Civil Beat photographer Cory Lum spent a day in the heart of the Kilauea eruption zone where at least 26 homes were destroyed.
Lava flows cover part of Molala Street in Leilani Estates. At least 36 structures — including 26 homes — have been destroyed by eruptions and lava flows from the Kilauea volcano.
Cracked roads on Kahukai Street in Leilani Estates, where alerts went off on Tuesday notifying residents of an emergency evacuation due to poisonous gases.
Mick Kalber, a professional photographer and filmmaker who specializes in shooting volcanos, loads up his large mower, shredder and tools after the county allowed Leilani Estates residents to check on their homes. A short time later, the county issued an alert ordering emergency evacuation due to poisonous sulfur dioxide fumes.

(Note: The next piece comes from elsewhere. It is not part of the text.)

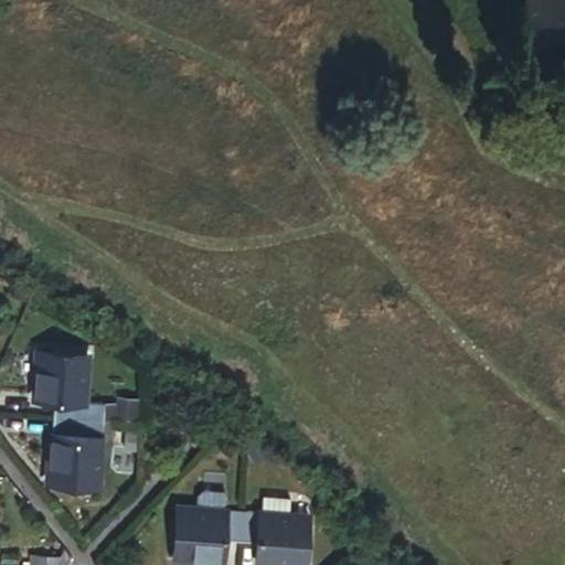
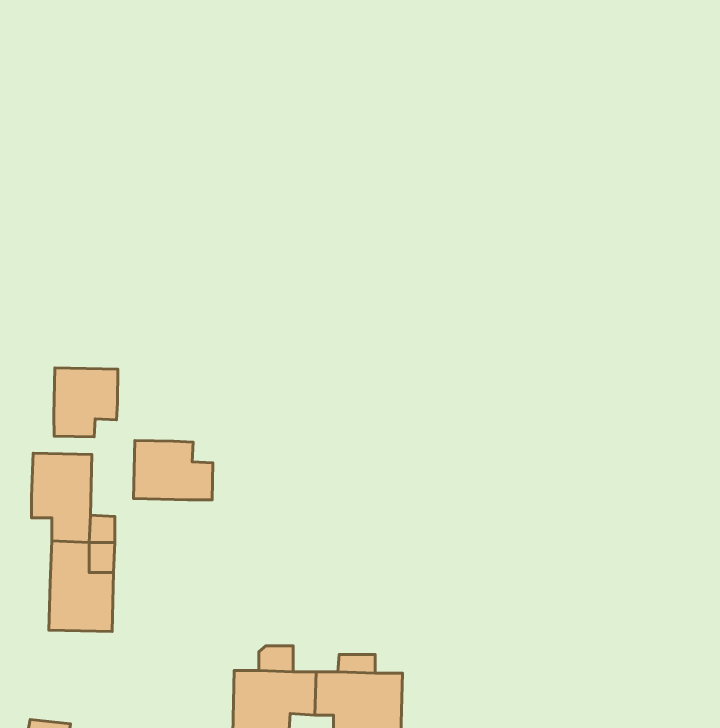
building: none -> [54,368,118,437]
building: none -> [133,440,213,500]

Once Mick Kalber was allowed to retrieve items from his home in Leilani Estates on Tuesday, he grabbed golf clubs that his dad gave him.
Ann Kalber removes a large ceramic plate from her home in Leilani Gardens that her son gave to her.
Mick and Ann Kalber quickly go through their refrigerator and belongings after being allowed for the first time back into their Leilani Estates home.
The eruptions and release of sulfur dioxide fumes poisoned trees in the Leilani Estates community. Moments earlier, an evacuation alert had been issued for the neighborhood.
Lave erupts 15 to 20 feet in the air out of one of more than a dozen eruptions from fissures inside Leilani Estates.
Leilani Gardens resident Mick Kalber, a professional photographer and filmmaker, checks out a new outbreak along Kahukai Street along with members of the media.
Tim Coakley films Leilani Estates resident and volcano filmaker Mick Kalber along Kahukai Street.
Aluminum roofing material atop the foundation of a home that was engulfed by lava along Leilani Avenue.
A haku lei set out on the lava flow in Leilani Estates as a possible offering to Pele, the Hawaiian volcano goddess.